CUE TV
- Country: New Zealand
- Headquarters: Invercargill

Programming
- Language: English

History
- Launched: 31 October 1996
- Closed: 10 April 2015

= Cue TV =

Defunct TV channel and production company based in Invercargill,

Cue TV was a TV channel and production company based in Invercargill, New Zealand. It operated a full local service until 10 April 2015; from 2003 until its closure, it was also available on Sky.

== History ==
Cue TV, a local television channel based in Invercargill that aimed at serving the Southland Region, was started in October 1996 as Mercury TV. It was operated by CRT Southland. From March to November 1998, 50% of its shares were held by the Family Television Network. After FTN sold its shares, CRT only had 10%. It rebranded to Southland TV in 2003. In retrospect, owner Tom Conroy considered the rebrand to be a mistake, saying that the company was trying to attract an audience and advertisers from across the country, and naming it "Southland" would not help with that. On 1 March 2007 the channel was rebranded again to Cue TV. Starting in 2003, a lot of the channel's programmes were produced by the Southern Institute of Technology, for the distance learning SIT2LRN programme.
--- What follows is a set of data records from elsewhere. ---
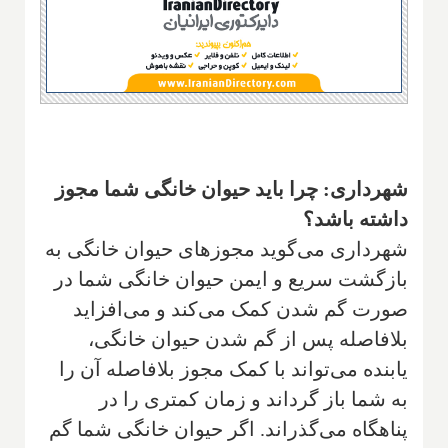
شهرداری: چرا باید حیوان خانگی شما مجوز
داشته باشد؟
شهرداری می‌گوید مجوزهای حیوان خانگی به
بازگشت سریع و ایمن حیوان خانگی شما در
صورت گم شدن کمک می‌کند و می‌افزاید
بلافاصله پس از گم شدن حیوان خانگی،
یابنده می‌تواند با کمک مجوز بلافاصله آن را
به شما باز گرداند و زمان کمتری را در
پناهگاه می‌گذراند. اگر حیوان خانگی شما گم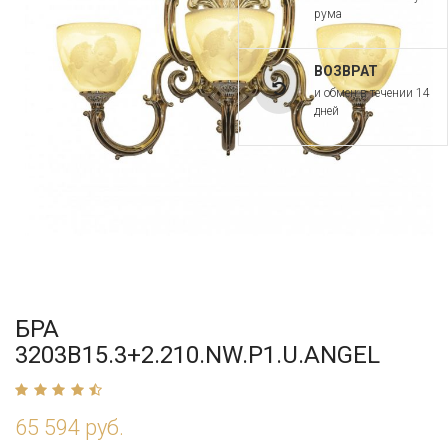
рума
ВОЗВРАТ
и обмен в течении 14
дней
БРА
3203B15.3+2.210.NW.P1.U.ANGEL
65 594 руб.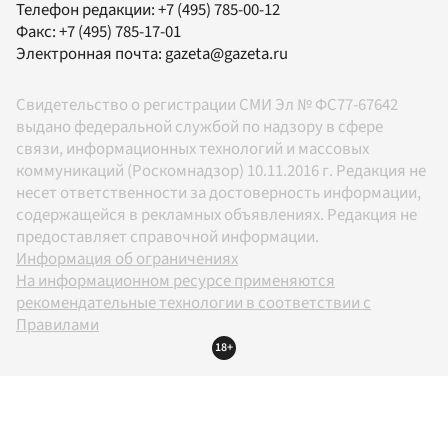
Телефон редакции:
+7 (495) 785-00-12
Факс:
+7 (495) 785-17-01
Электронная почта:
gazeta@gazeta.ru
Свидетельство о регистрации СМИ Эл № ФС77-67642
выдано федеральной службой по надзору в сфере
связи, информационных технологий и массовых
коммуникаций (Роскомнадзор) 10.11.2016 г. Редакция не
несет ответственности за достоверность информации,
содержащейся в рекламных объявлениях. Редакция не
предоставляет справочной информации.
Информация об ограничениях
На информационном ресурсе применяются
рекомендательные технологии в соответствии с
Правилами
18+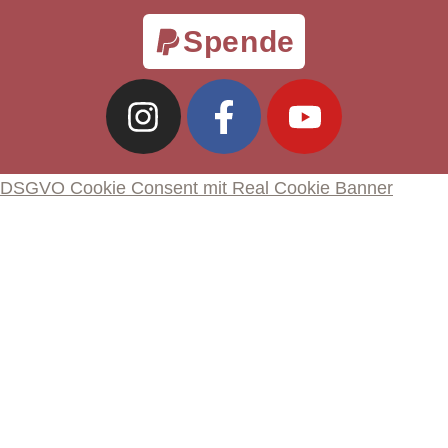
Spende
DSGVO Cookie Consent mit Real Cookie Banner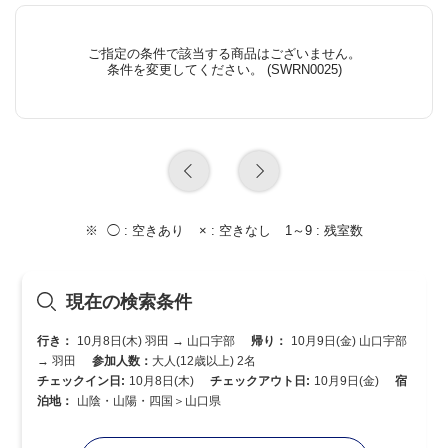
ご指定の条件で該当する商品はございません。
条件を変更してください。 (SWRN0025)
◯ :
空きあり
× :
空きなし
1～9 :
残室数
現在の検索条件
行き：
10月8日(木) 羽田 → 山口宇部
帰り：
10月9日(金) 山口宇部
→ 羽田
参加人数：
大人(12歳以上) 2名
チェックイン日:
10月8日(木)
チェックアウト日:
10月9日(金)
宿
泊地：
山陰・山陽・四国＞山口県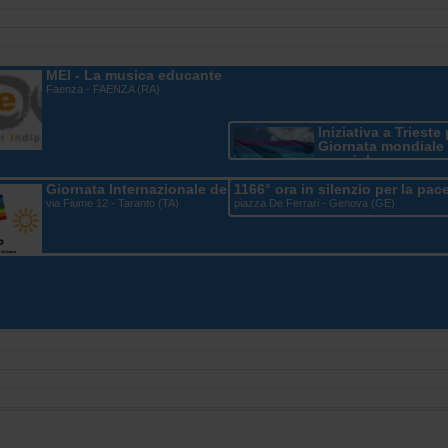
ace
MEI - La musica educante
Faenza - FAENZA (RA)
Iniziativa a Trieste 
Giornata mondiale 
nonviolenza
Largo Città di Santos (ex S
Giornata Internazionale della Nonviolenza a Taranto
1166° ora in silenzio per la pac
Tripcovich) - Trieste (TS)
via Fiume 12 - Taranto (TA)
piazza De Ferrari - Genova (GE)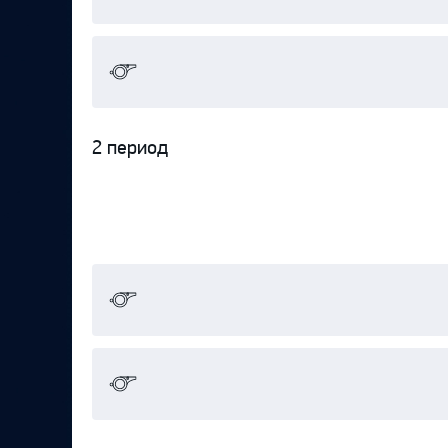
2 период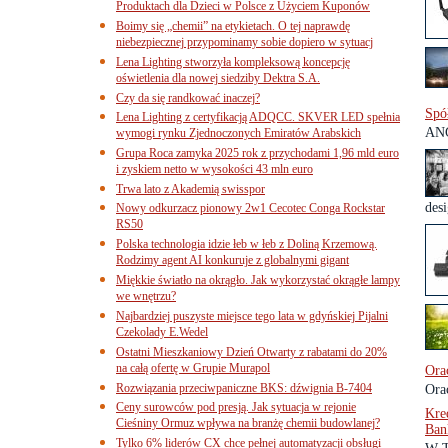
Produktach dla Dzieci w Polsce z Użyciem Kuponów
Boimy się „chemii” na etykietach. O tej naprawdę
niebezpiecznej przypominamy sobie dopiero w sytuacj
Lena Lighting stworzyła kompleksową koncepcję
oświetlenia dla nowej siedziby Dektra S.A.
Czy da się randkować inaczej?
Spó
Lena Lighting z certyfikacją ADQCC. SKVER LED spełnia
ANG
wymogi rynku Zjednoczonych Emiratów Arabskich
Grupa Roca zamyka 2025 rok z przychodami 1,96 mld euro
i zyskiem netto w wysokości 43 mln euro
Trwa lato z Akademią swisspor
desi
Nowy odkurzacz pionowy 2w1 Cecotec Conga Rockstar
RS50
Polska technologia idzie łeb w łeb z Doliną Krzemową.
Rodzimy agent AI konkuruje z globalnymi gigant
Miękkie światło na okrągło. Jak wykorzystać okrągłe lampy
we wnętrzu?
Najbardziej puszyste miejsce tego lata w gdyńskiej Pijalni
Czekolady E.Wedel
Ostatni Mieszkaniowy Dzień Otwarty z rabatami do 20%
na całą ofertę w Grupie Murapol
Ora
Rozwiązania przeciwpaniczne BKS: dźwignia B-7404
Orac
Ceny surowców pod presją. Jak sytuacja w rejonie
Kre
Cieśniny Ormuz wpływa na branżę chemii budowlanej?
Ban
Tylko 6% liderów CX chce pełnej automatyzacji obsługi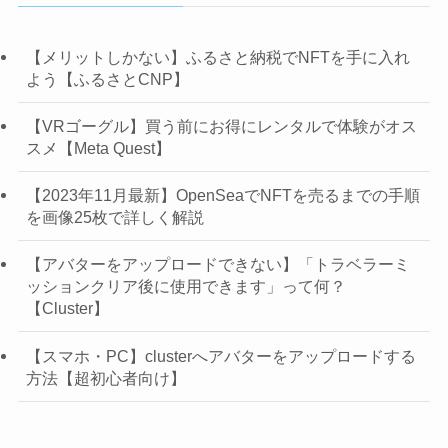
【メリットしかない】ふるさと納税でNFTを手に入れ
よう【ふるさとCNP】
【VRゴーグル】買う前にお得にレンタルで体験がオス
スメ【Meta Quest】
【2023年11月最新】OpenSeaでNFTを売るまでの手順
を画像25枚で詳しく解説
【アバターをアップロードできない】「トラベラーミ
ッションクリア後に使用できます」って何？
【Cluster】
【スマホ・PC】clusterへアバターをアップロードする
方法【超初心者向け】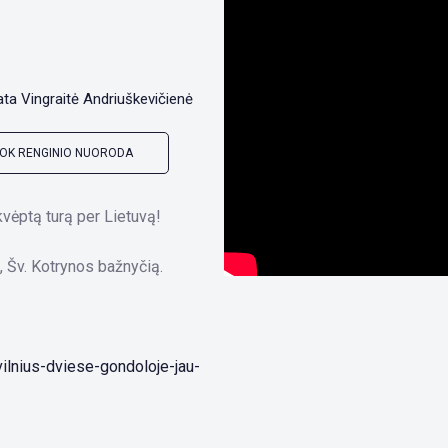
ta Vingraitė Andriuškevičienė
OK RENGINIO NUORODA
kvėptą turą per Lietuvą!
, Šv. Kotrynos bažnyčią.
/vilnius-dviese-gondoloje-jau-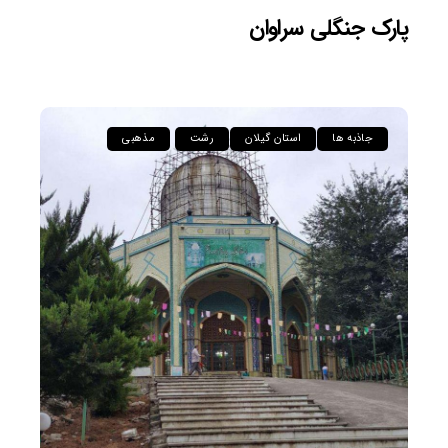
پارک جنگلی سراوان
جاذبه ها
استان گیلان
رشت
مذهبی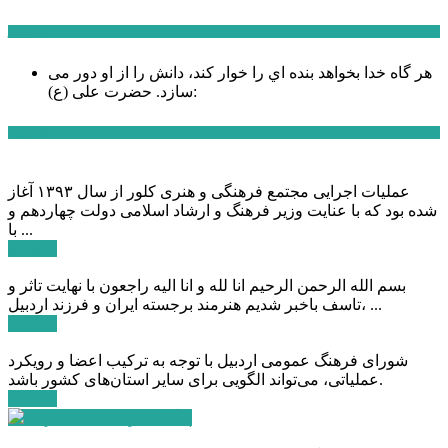
سخن روز
هر گاه خدا بخواهد بنده اي را خوار كند، دانش را از او دور می
حضرت علی (ع):
سازد.
اخبار ویژه
عملیات اجرایی مجتمع فرهنگی و هنری کلور از سال ۱۳۹۳ آغاز
شده بود که با عنایت وزیر فرهنگ و ارشاد اسلامی دولت چهاردهم و
با ...
ادامه ...
بسم الله الرحمن الرحیم انا لله و انا الیه راجعون با نهایت تاثر و
تاسف باخبر شدیم هنرمند برجسته ایران و فرزند اردبیل، ...
ادامه ...
شورای فرهنگ عمومی اردبیل با توجه به ترکیب اعضا و رویکرد
عملیاتی، می‌تواند الگویی برای سایر استان‌های کشور باشد.
ادامه ...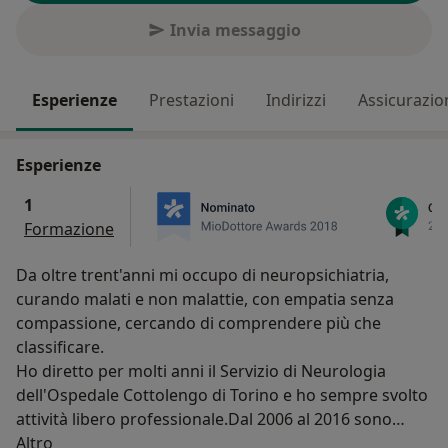
Invia messaggio
Esperienze
Prestazioni
Indirizzi
Assicurazio
Esperienze
1
Formazione
Da oltre trent'anni mi occupo di neuropsichiatria,
curando malati e non malattie, con empatia senza
compassione, cercando di comprendere più che
classificare.
Ho diretto per molti anni il Servizio di Neurologia
dell'Ospedale Cottolengo di Torino e ho sempre svolto
attività libero professionale.Dal 2006 al 2016 sono
Su di me
stato Direttore Sanitario della RSA Villa San Tommaso
Altro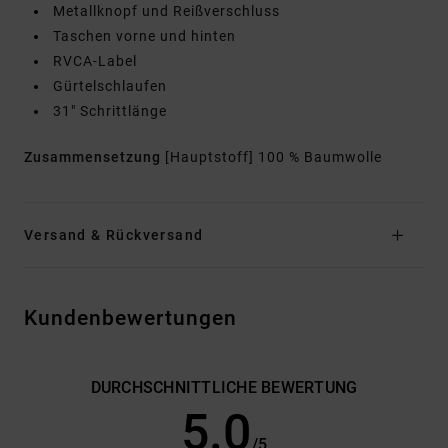
Metallknopf und Reißverschluss
Taschen vorne und hinten
RVCA-Label
Gürtelschlaufen
31" Schrittlänge
Zusammensetzung
[Hauptstoff] 100 % Baumwolle
Versand & Rückversand
Kundenbewertungen
DURCHSCHNITTLICHE BEWERTUNG
5.0
/5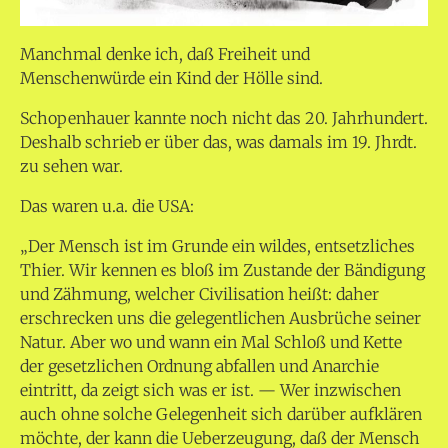
Manchmal denke ich, daß Freiheit und
Menschenwürde ein Kind der Hölle sind.
Schopenhauer kannte noch nicht das 20. Jahrhundert.
Deshalb schrieb er über das, was damals im 19. Jhrdt.
zu sehen war.
Das waren u.a. die USA:
„Der Mensch ist im Grunde ein wildes, entsetzliches
Thier. Wir kennen es bloß im Zustande der Bändigung
und Zähmung, welcher Civilisation heißt: daher
erschrecken uns die gelegentlichen Ausbrüche seiner
Natur. Aber wo und wann ein Mal Schloß und Kette
der gesetzlichen Ordnung abfallen und Anarchie
eintritt, da zeigt sich was er ist. — Wer inzwischen
auch ohne solche Gelegenheit sich darüber aufklären
möchte, der kann die Ueberzeugung, daß der Mensch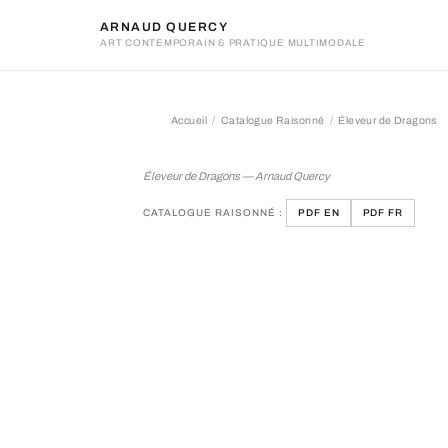
ARNAUD QUERCY
ART CONTEMPORAIN & PRATIQUE MULTIMODALE
Accueil
Catalogue Raisonné
Éleveur de Dragons
Éleveur de Dragons
Éleveur de Dragons — Arnaud Quercy
CATALOGUE RAISONNÉ :
PDF EN
PDF FR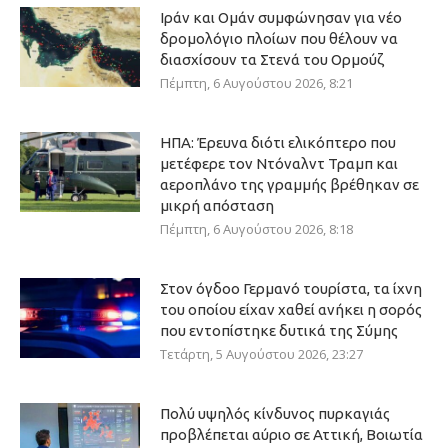
Ιράν και Ομάν συμφώνησαν για νέο
δρομολόγιο πλοίων που θέλουν να
διασχίσουν τα Στενά του Ορμούζ
Πέμπτη, 6 Αυγούστου 2026, 8:21
ΗΠΑ: Έρευνα διότι ελικόπτερο που
μετέφερε τον Ντόναλντ Τραμπ και
αεροπλάνο της γραμμής βρέθηκαν σε
μικρή απόσταση
Πέμπτη, 6 Αυγούστου 2026, 8:18
Στον όγδοο Γερμανό τουρίστα, τα ίχνη
του οποίου είχαν χαθεί ανήκει η σορός
που εντοπίστηκε δυτικά της Σύμης
Τετάρτη, 5 Αυγούστου 2026, 23:27
Πολύ υψηλός κίνδυνος πυρκαγιάς
προβλέπεται αύριο σε Αττική, Βοιωτία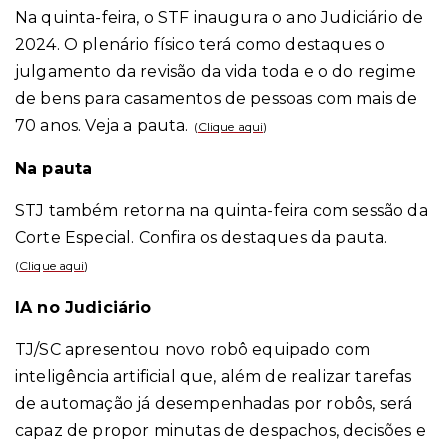
Na quinta-feira, o STF inaugura o ano Judiciário de
2024. O plenário físico terá como destaques o
julgamento da revisão da vida toda e o do regime
de bens para casamentos de pessoas com mais de
70 anos. Veja a pauta.
(
Clique aqui
)
Na pauta
STJ também retorna na quinta-feira com sessão da
Corte Especial. Confira os destaques da pauta.
(
Clique aqui
)
IA no Judiciário
TJ/SC apresentou novo robô equipado com
inteligência artificial que, além de realizar tarefas
de automação já desempenhadas por robôs, será
capaz de propor minutas de despachos, decisões e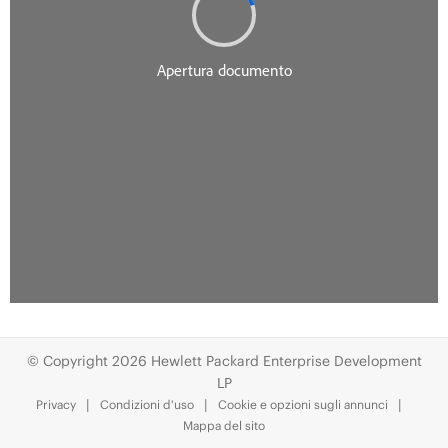
© Copyright 2026 Hewlett Packard Enterprise Development
LP
Privacy
Condizioni d'uso
Cookie e opzioni sugli annunci
Mappa del sito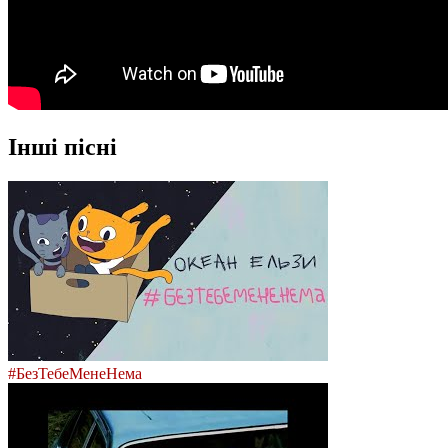
Інші пісні
#БезТебеМенеНема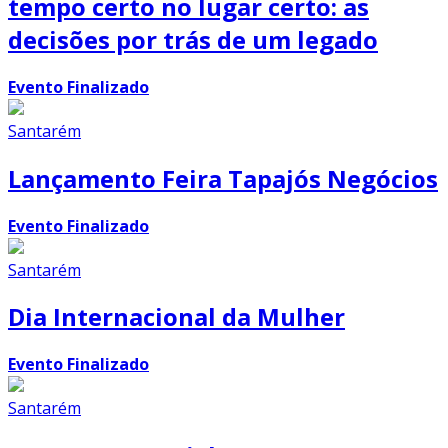
tempo certo no lugar certo: as
decisões por trás de um legado
Evento Finalizado
Santarém
Lançamento Feira Tapajós Negócios
Evento Finalizado
Santarém
Dia Internacional da Mulher
Evento Finalizado
Santarém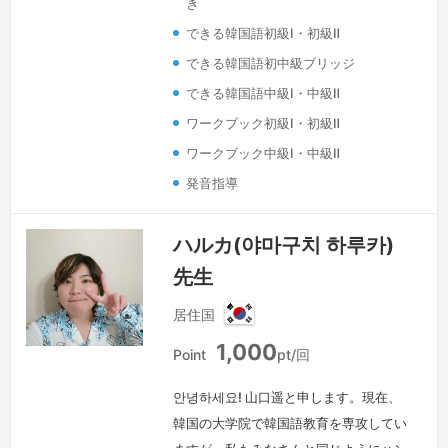
き
づき、韓国に戻ってから韓国語も専攻し
できる韓国語初級Ⅰ・初級Ⅱ
ました。日本語と韓国語両方を専攻した
私だからこそ、特に外国語学習者の気持
できる韓国語初中級ブリッジ
ちをよく理解出来、深く共感できるパー
できる韓国語中級Ⅰ・中級Ⅱ
トナーになれると思っています。一緒に
ワークブック初級Ⅰ・初級Ⅱ
会話…
続きを見る »
ワークブック中級Ⅰ・中級Ⅱ
発音指導
ハルカ(야마구치 하루카)
先生
居住国
韓
1,000
国
Point
pt/回
안녕하세요! 山口遥と申します。現在、
韓国の大学院で韓国語教育を専攻してい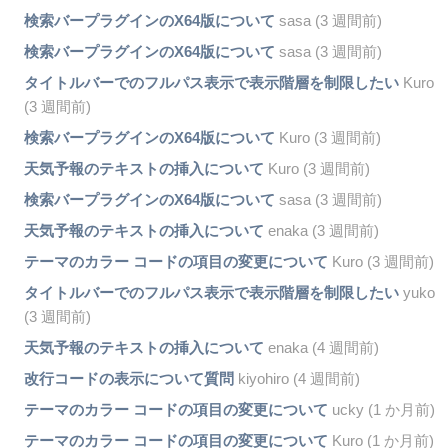
検索バープラグインのX64版について
sasa (3 週間前)
検索バープラグインのX64版について
sasa (3 週間前)
タイトルバーでのフルパス表示で表示階層を制限したい
Kuro
(3 週間前)
検索バープラグインのX64版について
Kuro (3 週間前)
天気予報のテキストの挿入について
Kuro (3 週間前)
検索バープラグインのX64版について
sasa (3 週間前)
天気予報のテキストの挿入について
enaka (3 週間前)
テーマのカラー コードの項目の変更について
Kuro (3 週間前)
タイトルバーでのフルパス表示で表示階層を制限したい
yuko
(3 週間前)
天気予報のテキストの挿入について
enaka (4 週間前)
改行コードの表示について質問
kiyohiro (4 週間前)
テーマのカラー コードの項目の変更について
ucky (1 か月前)
テーマのカラー コードの項目の変更について
Kuro (1 か月前)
After working for Mobil, Tom Conroy became the manager of Mercury TV and then in 2002 he bought the company from the owners in Britain. In 2003 the channel was converted from analogue to digital and joined Sky TV. In 2009 Cue TV became the 10th channel to join the free digital television platform Freeview. In 2012 Invercargill mayor Tim Shadbolt and Conroy on Cue TV broke the Guinness World Record for the longest TV interview—26 hours.

In 2014 Cue TV revived the New Zealand version of television programme University Challenge after it had not been produced for 25 years. The TV channel stopped broadcasting on 10 April 2015, moving the company to just a production company and a company that manages venues and event bookings.